» FRAGMENTO SELECCIONADO
---+---

Una jovencita y guapa meretriz rusa lo interrogará todas las noches para saber si el viejo hombre de mar llegará con el gigantesco pez a puerto. Pero ambos estarán inmersos en otra lucha a muerte, contra la terrible mafia rusa, la prostitución y venta de drogas.
El mismo Ernest parecía verse en un espejo cuando describe a Santiago, su personaje, el pescador que salió de la bahía cubana para cazar un ‘monstruo’. El novelista fue un personaje de su tiempo. Brilló por todo lo alto y terminó destruido psíquica y físicamente por una sociedad que lo endiosó. Cuando describió a ese viejo pescador parecía que escribía de él mismo: ‘todo en él era viejo, salvo sus ojos, y estos tenían el mismo color del mar y eran alegres e invictos’.
El legendario autor trascendió su obra, pues él mismo, con su 1.83 m de estatura y cien kilos de peso, era de por sí un personaje de novela universal. Había tantos Hemingway como dedos de las manos: el escritor, el periodista, el boxeador, el cazador, el torero aficionado, el político, el borracho, el espía, el desquiciado, el mujeriego. Tal vez esto último hizo del escritor de ‘Por quién doblan las campanas’ toda una leyenda. Ufanándose de ello, afirmaba: ‘Me he acostado absolutamente con todas las mujeres que he querido y con las que no he querido, también’. Por algo se casó cinco veces.
En 1956 llegó directo de Estados Unidos a alborotar Talara, Piura. Era más que un escritor, más que una estrella de cine, más que un deportista famoso. ¡Era Ernest Hemingway! Llegó con la que sería su última esposa, la bella y sufrida Mary Welsh, que de buena periodista neoyorquina pasó a ser su última víctima, aquella que soportó los ataques de paranoia que dominaron los últimos días de ‘Ernie’, como lo llamaba ella.

---+---

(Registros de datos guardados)
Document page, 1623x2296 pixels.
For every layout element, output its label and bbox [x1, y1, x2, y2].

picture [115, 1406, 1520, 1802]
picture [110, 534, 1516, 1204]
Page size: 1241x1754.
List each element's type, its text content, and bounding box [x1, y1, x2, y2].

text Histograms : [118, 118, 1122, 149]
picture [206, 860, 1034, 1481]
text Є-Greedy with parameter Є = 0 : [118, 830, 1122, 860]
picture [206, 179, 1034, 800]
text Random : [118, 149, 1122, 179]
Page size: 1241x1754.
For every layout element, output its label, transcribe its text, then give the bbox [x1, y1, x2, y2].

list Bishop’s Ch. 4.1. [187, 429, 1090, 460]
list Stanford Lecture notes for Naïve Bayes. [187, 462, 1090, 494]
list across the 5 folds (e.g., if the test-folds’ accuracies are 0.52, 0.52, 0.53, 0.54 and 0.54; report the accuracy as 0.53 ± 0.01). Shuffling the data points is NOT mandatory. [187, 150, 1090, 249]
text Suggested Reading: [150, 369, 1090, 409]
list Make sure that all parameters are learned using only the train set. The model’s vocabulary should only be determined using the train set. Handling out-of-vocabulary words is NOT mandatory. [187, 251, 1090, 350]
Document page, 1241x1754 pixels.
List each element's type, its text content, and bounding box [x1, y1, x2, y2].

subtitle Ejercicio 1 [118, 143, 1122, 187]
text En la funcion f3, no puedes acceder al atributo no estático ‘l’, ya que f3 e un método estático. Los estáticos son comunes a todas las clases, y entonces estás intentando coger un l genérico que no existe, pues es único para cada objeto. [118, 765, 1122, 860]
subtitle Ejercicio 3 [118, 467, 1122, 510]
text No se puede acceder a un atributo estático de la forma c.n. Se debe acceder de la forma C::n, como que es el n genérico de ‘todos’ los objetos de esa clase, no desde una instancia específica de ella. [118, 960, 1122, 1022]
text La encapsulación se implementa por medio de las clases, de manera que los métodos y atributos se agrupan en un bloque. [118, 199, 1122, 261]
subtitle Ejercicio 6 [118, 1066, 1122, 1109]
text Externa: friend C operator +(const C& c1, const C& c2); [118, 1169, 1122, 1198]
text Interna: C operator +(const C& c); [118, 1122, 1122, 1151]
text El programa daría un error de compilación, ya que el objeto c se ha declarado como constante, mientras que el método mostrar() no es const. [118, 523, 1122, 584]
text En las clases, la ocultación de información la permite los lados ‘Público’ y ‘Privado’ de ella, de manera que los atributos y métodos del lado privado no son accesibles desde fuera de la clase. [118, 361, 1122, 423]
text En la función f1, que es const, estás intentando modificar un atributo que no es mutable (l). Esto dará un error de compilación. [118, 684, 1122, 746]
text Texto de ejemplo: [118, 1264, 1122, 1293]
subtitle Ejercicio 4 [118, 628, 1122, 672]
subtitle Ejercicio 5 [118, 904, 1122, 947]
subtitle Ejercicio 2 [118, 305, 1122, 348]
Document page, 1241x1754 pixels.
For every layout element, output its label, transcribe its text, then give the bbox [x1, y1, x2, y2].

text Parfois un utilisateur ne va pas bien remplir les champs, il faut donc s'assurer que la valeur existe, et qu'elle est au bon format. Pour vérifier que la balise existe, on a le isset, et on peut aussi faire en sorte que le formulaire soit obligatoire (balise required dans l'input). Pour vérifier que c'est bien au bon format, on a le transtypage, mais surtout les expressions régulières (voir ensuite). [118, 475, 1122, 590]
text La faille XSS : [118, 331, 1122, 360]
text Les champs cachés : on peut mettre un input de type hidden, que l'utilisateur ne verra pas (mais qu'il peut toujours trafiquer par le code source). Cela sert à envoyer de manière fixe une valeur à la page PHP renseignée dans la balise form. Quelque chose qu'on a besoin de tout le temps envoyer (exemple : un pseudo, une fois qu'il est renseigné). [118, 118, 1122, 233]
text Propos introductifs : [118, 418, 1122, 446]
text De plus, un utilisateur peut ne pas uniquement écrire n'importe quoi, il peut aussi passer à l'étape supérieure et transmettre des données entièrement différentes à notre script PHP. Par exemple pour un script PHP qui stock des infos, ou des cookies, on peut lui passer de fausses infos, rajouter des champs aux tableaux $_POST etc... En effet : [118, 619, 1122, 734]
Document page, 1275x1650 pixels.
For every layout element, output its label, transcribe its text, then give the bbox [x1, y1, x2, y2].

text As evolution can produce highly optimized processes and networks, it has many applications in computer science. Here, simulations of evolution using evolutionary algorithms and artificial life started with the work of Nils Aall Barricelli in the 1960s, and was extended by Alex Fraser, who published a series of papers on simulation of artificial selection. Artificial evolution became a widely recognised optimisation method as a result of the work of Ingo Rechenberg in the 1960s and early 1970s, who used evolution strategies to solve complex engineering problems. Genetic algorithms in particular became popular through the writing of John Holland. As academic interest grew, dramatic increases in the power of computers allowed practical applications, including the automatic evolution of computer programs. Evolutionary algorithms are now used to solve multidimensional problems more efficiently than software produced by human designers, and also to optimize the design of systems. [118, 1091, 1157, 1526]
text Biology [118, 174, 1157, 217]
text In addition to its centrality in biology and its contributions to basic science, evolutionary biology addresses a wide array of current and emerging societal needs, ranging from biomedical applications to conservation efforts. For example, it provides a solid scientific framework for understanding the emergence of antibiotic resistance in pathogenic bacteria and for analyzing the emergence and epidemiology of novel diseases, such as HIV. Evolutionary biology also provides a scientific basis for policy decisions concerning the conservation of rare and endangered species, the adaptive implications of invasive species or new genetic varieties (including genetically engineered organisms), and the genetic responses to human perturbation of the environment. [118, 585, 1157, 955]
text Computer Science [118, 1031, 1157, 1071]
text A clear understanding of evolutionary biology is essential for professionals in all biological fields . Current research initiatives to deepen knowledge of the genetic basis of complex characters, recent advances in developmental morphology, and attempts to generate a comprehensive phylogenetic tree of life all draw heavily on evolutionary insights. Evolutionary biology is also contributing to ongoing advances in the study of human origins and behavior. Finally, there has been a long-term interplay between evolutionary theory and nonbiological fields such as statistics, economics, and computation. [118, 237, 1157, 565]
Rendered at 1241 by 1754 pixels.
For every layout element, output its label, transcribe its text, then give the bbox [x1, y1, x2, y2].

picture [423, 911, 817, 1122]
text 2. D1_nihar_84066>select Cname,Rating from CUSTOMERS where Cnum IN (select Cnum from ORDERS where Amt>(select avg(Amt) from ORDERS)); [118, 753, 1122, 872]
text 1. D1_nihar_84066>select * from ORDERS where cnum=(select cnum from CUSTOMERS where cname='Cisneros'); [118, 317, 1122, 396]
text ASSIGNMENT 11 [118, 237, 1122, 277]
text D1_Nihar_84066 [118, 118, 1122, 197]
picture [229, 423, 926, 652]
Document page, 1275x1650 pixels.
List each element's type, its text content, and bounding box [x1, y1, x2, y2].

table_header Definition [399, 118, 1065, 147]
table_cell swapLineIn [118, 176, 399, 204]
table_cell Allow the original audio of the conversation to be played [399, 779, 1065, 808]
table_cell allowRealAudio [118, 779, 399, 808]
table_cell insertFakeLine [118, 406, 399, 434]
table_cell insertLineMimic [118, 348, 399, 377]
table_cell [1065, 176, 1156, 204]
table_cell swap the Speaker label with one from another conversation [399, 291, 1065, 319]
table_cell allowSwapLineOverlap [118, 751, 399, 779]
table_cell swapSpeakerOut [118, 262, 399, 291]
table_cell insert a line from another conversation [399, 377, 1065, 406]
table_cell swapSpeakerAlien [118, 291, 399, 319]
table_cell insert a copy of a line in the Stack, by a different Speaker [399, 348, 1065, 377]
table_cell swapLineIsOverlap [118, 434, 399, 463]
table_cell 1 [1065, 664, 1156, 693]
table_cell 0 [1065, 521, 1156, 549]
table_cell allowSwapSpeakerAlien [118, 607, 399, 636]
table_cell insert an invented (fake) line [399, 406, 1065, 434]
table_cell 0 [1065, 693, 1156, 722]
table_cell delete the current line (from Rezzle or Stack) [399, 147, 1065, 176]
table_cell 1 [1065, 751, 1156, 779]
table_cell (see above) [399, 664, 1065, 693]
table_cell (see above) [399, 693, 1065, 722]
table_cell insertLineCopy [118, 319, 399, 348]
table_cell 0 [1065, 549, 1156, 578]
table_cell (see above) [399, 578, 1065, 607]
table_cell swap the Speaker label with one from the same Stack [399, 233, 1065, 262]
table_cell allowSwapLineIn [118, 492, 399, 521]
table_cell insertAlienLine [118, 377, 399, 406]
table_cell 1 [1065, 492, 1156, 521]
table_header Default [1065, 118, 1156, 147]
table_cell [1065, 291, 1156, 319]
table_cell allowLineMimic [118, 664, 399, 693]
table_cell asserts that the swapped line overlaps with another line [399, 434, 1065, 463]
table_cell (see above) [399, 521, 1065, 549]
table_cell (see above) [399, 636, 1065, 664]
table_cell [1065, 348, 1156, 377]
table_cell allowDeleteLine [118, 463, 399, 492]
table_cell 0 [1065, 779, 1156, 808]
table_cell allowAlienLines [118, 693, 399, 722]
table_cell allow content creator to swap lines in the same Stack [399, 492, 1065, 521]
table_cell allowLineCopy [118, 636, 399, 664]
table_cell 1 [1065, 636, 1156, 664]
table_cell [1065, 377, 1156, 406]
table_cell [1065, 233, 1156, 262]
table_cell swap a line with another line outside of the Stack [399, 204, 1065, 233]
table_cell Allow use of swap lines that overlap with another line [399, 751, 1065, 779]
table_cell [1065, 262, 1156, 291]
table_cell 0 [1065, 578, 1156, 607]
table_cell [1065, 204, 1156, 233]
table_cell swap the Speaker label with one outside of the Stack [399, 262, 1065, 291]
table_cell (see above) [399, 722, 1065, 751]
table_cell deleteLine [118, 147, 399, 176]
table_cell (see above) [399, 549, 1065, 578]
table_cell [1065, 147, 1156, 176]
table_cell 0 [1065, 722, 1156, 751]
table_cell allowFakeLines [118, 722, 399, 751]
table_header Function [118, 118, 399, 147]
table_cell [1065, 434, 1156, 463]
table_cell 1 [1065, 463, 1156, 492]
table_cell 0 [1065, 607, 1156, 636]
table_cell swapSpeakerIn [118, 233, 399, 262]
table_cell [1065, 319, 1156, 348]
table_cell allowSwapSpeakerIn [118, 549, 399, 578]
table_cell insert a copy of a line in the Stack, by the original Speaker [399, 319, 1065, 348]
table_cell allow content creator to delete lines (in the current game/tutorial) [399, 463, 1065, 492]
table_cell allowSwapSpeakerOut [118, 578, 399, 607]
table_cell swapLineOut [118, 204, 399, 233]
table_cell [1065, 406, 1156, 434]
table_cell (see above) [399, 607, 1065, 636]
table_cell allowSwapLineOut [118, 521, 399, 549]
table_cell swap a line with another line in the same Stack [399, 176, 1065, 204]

---+---

» QUÉ HACER
1. Enumera todos los nombres propios de lugares geográficos que aparecen en el texto sobre Hemingway.
2. Prosigue el texto sobre Hemingway desde su última oración.
El listado es un material aparte, sin relación con el texto sobre Hemingway.

» RESULTADOS POR TAREA
1. Estados Unidos, Talara, Piura

2.
Un par de años antes había sufrido dos accidentes aéreos en África, en uno incluso llegaron cables a Nueva York dándolo por muerto. Arribó al norte del Perú solo por un motivo: cuatro años antes, en esas tibias aguas norteñas, se había pescado el primer merlín negro del mundo, de mil libras (unos 450 kilos). El novelista quería pescar otro merlín para utilizarlo en la película que estaban rodando en base a su novela ‘El viejo y el mar’ (1956).
Demostró paciencia, pues tras varios días en el océano no solo pescaron un merlín, sino cuatro, el más grande de más de 300 kilos. Dicen que esa noche las provisiones de pisco del mítico ‘Fishing Club’ de Cabo Blanco se agotaron por la ‘garganta profunda’ del escritor, famoso por su resistencia alcohólica.
La historia de ‘El viejo y el mar’, con la que el novelista ganó el premio Pulitzer en 1953, se basó en un hecho real que ‘Ernie’ publicó tres años antes en la revista ‘Esquire’ con el título de ‘Sobre el agua azul’, que retrataba la lucha de un solitario pescador cubano que atrapó un merlín de más de 400 kilos, y ya en ese relato había detalles embrionarios de lo que sería su laureada obra.
Resulta paradójico que un hombre como él, que hizo de la victoria y el triunfo un discurso de vida y que incluso escribió: ‘El hombre no está hecho para la derrota. Un hombre puede ser destruido, pero no derrotado’, se haya suicidado.
Mis jóvenes lectores me preguntan: ¿Búho, es cierto que Ernest detestaba a los escritores norteamericanos que podían hacerle sombra? Sí, definitivamente, ya bajo los terribles efectos de la paranoia, en el ocaso de su vida, se aisló y detestaba a los genios de las ‘nuevas hornadas, como Truman Capote, Norman Mailer o Tom Wolf.
‘Mejor no hubieran nacido’, le comentaba con rabia a su editor en una misiva, aunque los susodichos lo trataban con pleitesía y admiración -hasta Bukowski-, pero el de Illinois recibía los halagos con hipócrita sonrisa. La madrugada del 2 de julio de 1961 colocó dos balas en su vieja escopeta Boss, calibre 12, puso el cañón en su boca y apretó el gatillo. Así se extinguía la vida de un genio de la literatura. Apago el televisor.